Source records Block Start

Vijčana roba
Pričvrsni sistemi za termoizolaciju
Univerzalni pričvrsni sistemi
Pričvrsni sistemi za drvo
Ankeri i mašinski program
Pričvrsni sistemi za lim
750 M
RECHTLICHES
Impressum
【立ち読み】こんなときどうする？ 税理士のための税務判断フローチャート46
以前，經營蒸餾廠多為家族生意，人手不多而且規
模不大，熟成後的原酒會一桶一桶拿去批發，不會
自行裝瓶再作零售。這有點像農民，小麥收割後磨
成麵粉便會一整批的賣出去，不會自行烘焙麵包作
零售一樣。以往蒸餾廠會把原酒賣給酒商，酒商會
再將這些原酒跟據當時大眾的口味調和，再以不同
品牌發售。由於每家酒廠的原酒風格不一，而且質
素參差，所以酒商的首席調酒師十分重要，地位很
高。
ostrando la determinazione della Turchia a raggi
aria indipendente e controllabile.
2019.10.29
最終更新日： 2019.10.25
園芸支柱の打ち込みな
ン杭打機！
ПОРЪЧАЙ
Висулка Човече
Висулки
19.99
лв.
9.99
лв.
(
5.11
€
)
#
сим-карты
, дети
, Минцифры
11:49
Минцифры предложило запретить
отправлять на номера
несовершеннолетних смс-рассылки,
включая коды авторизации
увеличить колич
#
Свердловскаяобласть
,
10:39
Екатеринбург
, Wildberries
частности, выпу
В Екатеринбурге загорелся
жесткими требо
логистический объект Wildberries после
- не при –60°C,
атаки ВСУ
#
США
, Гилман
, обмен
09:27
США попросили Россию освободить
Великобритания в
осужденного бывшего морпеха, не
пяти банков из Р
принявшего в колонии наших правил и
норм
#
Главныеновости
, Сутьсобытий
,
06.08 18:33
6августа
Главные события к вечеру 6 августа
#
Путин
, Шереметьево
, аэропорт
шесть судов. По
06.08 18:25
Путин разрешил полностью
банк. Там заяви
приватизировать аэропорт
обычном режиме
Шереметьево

Source records Block End

■ **Work task**
Lines holding the word "Минцифры" are the answer; copy each one from the records above.

■ **Result**
, Минцифры
Минцифры предложило запретить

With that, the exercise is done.